Voice FX Corp., Conshohocken, PA, charges the schools $7,500 for the outsourced program, called CampusDirect. The company also gets the rights to the first minute of the phone call to sell to marketers (in addition to other marketing rights, such as the ability to mail five times per year to the student file).
Voice FX offers other services, including transcript-request fulfillment and class registration and has still more in the works (most are also available on the Web). In May, the company handled over a million calls. It currently provides its services to 700,000 students at 50 colleges.
Advertisers include American Express, Capital One, Ford Motor Co., MindSpring and Travelocity. Most of the sponsors are generating leads; J. Crew offers its catalog. There are also offers for credit cards, phone cards and magazines.
Voice FX, which sold out all its advertising space for the 1997-98 academic year, charges the sponsors according to the number of messages heard, about 17 cents per. (As an introduction, it can run a test of 200,000 students.) Its reporting system shows the advertisers how many people heard the message and how many responded, broken down by school, gender, school year, major and other criteria.
Students use personal identification numbers (usually their school ID) to access the information. Those responding to ads do so by hitting a key on the phone; ordering is easy because Voice FX already has their addresses.

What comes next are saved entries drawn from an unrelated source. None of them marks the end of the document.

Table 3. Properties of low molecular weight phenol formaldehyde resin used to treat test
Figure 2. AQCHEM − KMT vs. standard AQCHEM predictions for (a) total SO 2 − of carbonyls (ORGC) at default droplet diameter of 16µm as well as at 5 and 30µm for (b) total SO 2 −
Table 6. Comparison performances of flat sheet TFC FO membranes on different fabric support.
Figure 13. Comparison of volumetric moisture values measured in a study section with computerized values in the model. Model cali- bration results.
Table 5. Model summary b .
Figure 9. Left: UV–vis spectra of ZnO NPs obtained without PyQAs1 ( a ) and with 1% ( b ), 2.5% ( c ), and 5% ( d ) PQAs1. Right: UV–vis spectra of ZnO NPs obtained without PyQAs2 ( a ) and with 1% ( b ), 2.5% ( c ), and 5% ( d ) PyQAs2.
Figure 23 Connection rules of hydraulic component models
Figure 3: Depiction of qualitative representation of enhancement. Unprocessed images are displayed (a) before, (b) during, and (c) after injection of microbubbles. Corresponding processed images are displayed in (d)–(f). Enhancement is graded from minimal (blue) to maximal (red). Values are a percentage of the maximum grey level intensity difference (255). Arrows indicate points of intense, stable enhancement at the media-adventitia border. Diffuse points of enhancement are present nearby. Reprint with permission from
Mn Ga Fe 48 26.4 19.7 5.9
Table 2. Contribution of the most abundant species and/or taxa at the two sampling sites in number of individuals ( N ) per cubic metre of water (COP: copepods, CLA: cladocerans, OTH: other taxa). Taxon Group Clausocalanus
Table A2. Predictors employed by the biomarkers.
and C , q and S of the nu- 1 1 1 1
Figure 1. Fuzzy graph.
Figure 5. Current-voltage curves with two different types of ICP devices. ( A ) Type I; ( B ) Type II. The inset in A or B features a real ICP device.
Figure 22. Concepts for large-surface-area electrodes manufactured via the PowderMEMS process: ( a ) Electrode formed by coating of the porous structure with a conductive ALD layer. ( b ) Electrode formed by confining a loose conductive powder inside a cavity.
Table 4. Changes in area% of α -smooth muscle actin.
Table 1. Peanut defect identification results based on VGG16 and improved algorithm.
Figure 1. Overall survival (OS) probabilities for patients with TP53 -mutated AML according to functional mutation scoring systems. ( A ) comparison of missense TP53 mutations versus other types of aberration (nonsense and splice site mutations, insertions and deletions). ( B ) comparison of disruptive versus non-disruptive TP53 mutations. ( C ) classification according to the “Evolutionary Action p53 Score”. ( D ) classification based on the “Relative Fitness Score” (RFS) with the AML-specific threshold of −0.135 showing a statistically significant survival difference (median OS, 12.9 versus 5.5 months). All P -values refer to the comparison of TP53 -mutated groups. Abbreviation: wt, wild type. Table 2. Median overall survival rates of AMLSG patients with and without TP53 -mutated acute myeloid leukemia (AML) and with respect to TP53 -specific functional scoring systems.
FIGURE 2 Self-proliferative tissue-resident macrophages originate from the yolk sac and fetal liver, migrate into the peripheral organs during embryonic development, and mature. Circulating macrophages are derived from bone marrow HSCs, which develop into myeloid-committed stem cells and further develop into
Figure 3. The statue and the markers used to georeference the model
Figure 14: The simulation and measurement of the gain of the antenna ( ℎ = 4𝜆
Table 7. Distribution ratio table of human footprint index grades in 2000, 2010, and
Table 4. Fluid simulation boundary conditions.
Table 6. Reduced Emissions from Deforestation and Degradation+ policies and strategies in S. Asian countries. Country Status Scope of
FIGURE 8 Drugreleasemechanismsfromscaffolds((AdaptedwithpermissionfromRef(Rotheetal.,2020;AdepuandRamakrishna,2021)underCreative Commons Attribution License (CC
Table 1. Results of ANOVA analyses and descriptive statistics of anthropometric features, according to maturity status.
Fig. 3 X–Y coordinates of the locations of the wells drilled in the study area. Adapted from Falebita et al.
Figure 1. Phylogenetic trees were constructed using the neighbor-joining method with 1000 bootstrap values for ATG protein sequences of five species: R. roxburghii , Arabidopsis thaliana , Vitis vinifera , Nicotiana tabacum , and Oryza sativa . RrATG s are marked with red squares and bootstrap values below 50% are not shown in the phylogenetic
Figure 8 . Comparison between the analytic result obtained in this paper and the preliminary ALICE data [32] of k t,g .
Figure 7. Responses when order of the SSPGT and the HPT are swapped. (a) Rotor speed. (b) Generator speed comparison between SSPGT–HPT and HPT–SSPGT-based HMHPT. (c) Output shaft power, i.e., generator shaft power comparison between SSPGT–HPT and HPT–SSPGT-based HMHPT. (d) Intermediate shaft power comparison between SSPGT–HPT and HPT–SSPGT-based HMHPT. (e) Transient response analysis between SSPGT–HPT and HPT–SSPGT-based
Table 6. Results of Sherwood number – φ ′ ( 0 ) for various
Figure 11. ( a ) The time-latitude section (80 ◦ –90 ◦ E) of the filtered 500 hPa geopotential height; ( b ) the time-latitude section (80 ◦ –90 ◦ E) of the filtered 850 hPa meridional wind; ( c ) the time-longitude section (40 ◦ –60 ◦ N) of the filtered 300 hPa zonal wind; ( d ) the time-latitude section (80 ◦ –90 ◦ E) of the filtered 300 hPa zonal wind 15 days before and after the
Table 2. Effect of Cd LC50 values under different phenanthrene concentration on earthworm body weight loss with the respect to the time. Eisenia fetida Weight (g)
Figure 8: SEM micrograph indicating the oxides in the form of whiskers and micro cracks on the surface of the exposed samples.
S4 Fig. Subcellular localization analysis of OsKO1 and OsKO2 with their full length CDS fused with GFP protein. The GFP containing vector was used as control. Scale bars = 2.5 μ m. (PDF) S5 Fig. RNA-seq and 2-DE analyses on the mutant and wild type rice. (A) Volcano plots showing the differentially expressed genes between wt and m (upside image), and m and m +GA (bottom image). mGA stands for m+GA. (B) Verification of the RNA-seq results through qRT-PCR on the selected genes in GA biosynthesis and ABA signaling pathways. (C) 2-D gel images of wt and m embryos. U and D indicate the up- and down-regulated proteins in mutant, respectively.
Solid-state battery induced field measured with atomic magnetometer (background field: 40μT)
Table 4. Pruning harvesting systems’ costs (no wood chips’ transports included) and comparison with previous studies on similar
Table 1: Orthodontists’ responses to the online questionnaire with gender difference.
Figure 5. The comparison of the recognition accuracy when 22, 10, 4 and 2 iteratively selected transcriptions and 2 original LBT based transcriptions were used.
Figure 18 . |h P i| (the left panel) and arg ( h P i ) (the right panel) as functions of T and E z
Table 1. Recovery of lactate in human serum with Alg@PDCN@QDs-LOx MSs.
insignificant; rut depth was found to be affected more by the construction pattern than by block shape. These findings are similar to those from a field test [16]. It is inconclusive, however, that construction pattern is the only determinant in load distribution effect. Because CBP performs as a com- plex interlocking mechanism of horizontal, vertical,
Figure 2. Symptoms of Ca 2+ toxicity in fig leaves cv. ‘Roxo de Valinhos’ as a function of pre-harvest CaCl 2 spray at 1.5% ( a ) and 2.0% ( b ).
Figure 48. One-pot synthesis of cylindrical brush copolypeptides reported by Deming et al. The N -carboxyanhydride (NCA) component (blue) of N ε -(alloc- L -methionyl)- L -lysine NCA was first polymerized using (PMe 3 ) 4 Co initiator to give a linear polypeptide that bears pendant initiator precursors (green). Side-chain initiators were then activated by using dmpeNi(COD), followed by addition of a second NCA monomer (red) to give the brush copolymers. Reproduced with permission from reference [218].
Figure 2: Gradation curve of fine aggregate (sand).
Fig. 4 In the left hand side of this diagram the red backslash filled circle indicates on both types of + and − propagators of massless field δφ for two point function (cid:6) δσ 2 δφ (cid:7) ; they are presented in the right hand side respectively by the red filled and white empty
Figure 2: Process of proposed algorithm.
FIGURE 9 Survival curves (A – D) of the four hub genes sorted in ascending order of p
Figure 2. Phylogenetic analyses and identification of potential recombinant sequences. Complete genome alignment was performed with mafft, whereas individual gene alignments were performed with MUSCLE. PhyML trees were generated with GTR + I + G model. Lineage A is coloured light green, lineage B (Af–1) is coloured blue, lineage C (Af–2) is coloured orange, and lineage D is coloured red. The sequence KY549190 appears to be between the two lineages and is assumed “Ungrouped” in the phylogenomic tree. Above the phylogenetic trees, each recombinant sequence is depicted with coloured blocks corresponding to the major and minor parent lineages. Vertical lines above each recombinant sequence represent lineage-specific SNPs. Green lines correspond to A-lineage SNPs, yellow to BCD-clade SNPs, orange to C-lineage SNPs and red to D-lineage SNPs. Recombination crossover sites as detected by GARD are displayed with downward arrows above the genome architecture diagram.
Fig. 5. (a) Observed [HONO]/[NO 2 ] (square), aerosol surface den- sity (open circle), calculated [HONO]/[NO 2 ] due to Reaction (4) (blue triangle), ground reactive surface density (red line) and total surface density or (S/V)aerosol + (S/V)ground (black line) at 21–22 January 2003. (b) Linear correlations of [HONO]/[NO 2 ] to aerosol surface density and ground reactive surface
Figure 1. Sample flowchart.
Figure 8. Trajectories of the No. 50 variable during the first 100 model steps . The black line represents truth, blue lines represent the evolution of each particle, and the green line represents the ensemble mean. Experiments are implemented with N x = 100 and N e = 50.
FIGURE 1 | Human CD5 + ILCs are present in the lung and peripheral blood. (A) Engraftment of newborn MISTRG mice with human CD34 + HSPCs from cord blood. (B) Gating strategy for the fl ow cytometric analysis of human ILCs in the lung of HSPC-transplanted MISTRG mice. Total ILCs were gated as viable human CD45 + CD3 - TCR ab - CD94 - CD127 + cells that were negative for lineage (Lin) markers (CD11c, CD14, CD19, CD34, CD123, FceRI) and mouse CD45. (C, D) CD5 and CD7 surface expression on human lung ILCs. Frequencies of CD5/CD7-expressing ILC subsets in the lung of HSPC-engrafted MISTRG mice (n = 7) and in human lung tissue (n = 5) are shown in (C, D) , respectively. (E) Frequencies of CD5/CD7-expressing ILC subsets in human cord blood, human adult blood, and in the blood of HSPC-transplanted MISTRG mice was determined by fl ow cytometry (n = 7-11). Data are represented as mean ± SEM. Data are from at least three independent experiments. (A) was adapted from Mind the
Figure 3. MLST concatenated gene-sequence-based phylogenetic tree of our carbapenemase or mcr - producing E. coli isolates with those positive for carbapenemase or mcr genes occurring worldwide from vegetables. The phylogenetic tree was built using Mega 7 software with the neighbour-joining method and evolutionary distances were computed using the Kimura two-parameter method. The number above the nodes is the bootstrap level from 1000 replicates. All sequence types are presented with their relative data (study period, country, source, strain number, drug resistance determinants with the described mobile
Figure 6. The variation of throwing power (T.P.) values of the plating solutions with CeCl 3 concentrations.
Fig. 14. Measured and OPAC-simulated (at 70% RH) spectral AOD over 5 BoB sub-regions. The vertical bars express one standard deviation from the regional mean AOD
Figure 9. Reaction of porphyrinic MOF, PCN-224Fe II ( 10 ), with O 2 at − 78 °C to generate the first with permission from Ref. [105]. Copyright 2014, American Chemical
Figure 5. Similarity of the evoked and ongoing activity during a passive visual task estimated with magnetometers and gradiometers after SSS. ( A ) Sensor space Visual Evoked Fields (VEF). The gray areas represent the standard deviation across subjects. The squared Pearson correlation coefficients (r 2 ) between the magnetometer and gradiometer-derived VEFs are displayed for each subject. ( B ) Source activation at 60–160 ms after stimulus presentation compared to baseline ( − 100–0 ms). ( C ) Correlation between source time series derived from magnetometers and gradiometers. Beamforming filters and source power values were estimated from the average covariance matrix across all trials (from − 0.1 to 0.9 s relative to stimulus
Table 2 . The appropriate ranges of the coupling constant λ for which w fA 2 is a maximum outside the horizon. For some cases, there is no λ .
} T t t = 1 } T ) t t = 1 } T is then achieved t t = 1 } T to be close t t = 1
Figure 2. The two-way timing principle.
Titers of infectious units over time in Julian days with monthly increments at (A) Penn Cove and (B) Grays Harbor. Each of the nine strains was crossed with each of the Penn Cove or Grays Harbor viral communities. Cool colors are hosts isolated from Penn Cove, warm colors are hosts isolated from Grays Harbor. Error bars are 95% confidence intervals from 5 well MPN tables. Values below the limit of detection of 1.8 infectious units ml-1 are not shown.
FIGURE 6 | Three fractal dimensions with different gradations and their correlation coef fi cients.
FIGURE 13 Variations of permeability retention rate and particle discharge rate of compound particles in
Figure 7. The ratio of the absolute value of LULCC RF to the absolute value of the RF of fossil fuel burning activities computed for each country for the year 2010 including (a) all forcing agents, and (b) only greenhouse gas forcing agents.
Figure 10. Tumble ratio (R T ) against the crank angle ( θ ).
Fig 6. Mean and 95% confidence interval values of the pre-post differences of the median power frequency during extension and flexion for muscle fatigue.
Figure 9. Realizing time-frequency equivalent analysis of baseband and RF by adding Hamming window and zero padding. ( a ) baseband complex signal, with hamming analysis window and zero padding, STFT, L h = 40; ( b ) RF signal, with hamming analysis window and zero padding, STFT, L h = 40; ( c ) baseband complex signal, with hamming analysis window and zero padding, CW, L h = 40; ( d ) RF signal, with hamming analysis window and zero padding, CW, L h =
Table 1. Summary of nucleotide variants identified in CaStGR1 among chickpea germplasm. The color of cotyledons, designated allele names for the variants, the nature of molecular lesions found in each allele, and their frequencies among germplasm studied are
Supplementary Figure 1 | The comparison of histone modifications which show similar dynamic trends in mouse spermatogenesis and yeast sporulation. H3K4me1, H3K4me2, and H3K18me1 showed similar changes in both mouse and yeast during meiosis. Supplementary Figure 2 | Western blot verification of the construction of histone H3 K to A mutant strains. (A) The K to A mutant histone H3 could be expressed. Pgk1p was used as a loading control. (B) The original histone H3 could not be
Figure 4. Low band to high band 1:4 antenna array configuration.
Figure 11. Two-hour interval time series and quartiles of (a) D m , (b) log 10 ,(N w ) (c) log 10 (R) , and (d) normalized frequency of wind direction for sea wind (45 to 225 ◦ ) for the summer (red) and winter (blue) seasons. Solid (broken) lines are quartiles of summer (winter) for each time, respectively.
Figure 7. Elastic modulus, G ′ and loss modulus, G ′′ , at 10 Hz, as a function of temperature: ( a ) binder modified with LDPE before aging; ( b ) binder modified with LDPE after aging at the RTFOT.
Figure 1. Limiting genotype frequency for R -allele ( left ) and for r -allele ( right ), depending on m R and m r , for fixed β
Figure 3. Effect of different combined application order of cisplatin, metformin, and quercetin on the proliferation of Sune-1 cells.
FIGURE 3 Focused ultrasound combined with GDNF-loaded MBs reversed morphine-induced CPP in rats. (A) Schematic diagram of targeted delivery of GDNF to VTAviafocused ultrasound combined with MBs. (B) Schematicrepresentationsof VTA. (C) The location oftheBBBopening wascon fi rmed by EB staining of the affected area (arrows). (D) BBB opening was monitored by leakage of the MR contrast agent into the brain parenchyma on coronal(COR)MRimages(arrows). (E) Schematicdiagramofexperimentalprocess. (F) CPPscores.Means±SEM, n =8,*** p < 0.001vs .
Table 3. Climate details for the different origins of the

Voice FX is the official service of all its schools and in some it is the exclusive means for students to get the information. Vice president Matthew C. Bramson says the schools receive very few complaints about the commercialization. A special ruling from the U.S. Department of Education allowed it to manage the student records, which include name, address, home address, student ID and grades (they don’t include sensitive information such as race or ethnicity, disciplinary history or financial aid).
“We have the data but our usage of it is tightly bound by contract,” Bramson says.
Soon-to-come offerings for students include the ability to pay tuition and fees, get a parking permit and pick a roommate. The last is particularly attractive, Bramson says, because marketers will be able to cross-sell linens and the like. It will also get the marketers in touch with the students over the summer before they even start school-and before other marketers get to them.